Traceback (most recent call last):
  File "main.py", line 27, in <module>
  File "/content/BERT-for-bAbi-task/dataloader.py", line 133, in collate_fn
    src_seqs, seg_seqs, att_mask, pos_id, trgs = zip(*data)
  File "/usr/lib/python3.6/typing.py", line 682, in inner
    return func(*args, **kwds)
  File "/usr/lib/python3.6/typing.py", line 1107, in __getitem__
    params = tuple(_type_check(p, msg) for p in params)
  File "/usr/lib/python3.6/typing.py", line 1107, in <genexpr>
    params = tuple(_type_check(p, msg) for p in params)
  File "/usr/lib/python3.6/typing.py", line 374, in _type_check
    raise TypeError(msg + " Got %.100r." % (arg,))
TypeError: Parameters to generic types must be types. Got 0.

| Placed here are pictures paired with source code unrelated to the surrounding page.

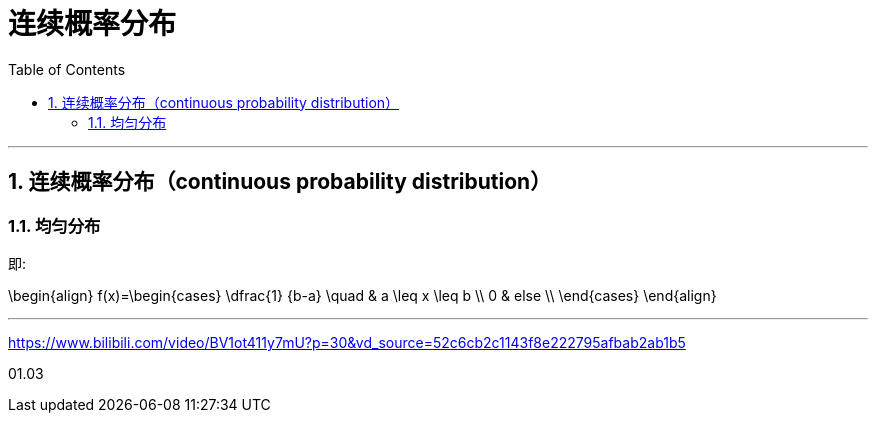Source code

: 
= 连续概率分布
:toc: left
:toclevels: 3
:sectnums:

---

== 连续概率分布（continuous probability distribution）


=== 均匀分布

即:

\begin{align}
f(x)=\begin{cases}
 \dfrac{1} {b-a}   \quad &  a \leq x \leq b  \\
  0  &  else    \\
\end{cases}
\end{align}





---

https://www.bilibili.com/video/BV1ot411y7mU?p=30&vd_source=52c6cb2c1143f8e222795afbab2ab1b5



01.03



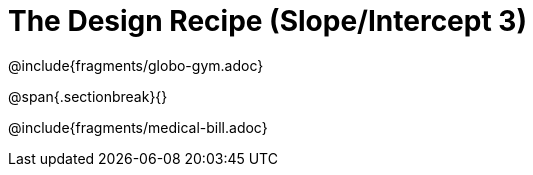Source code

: = The Design Recipe (Slope/Intercept 3)

@include{fragments/globo-gym.adoc}

@span{.sectionbreak}{}

@include{fragments/medical-bill.adoc}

Could anyone please help me how to correct the error?


Solution

  • I will just give you some pointers:

    • collate_fn is not meant to be called with a dataset as argument. It is a special callback function given to a dataloader and used to collate batch elements into a batch.

    • Since bAbi_Dataset in /dataloader.py is defined as a torch.utils.data.Dataset I would guess you are meant to initialize it instead. It is defined here as:

      def __init__(self, trg_word2id, tenK=True, path = "tasks_1-20_v1-2", train=True)
      

      There is another function build_trg_dics in /dataloader.py which is used to create the parse the content from files. You should take a look at them before setting the right arguments for bAbi_Dataset.

    • Lastly, when you have your dataset initialized, you can attach a dataloader on it using torch.utils.data.DataLoader. This would look like:

      data_loader = DataLoader(dataset, batch_size=16)
      

      At this point, you might even need to plug in the collate function provided in /dataloader.py.

    If you don't really know what you are doing, I would suggest you start with a working repository and work your way from there. Good luck!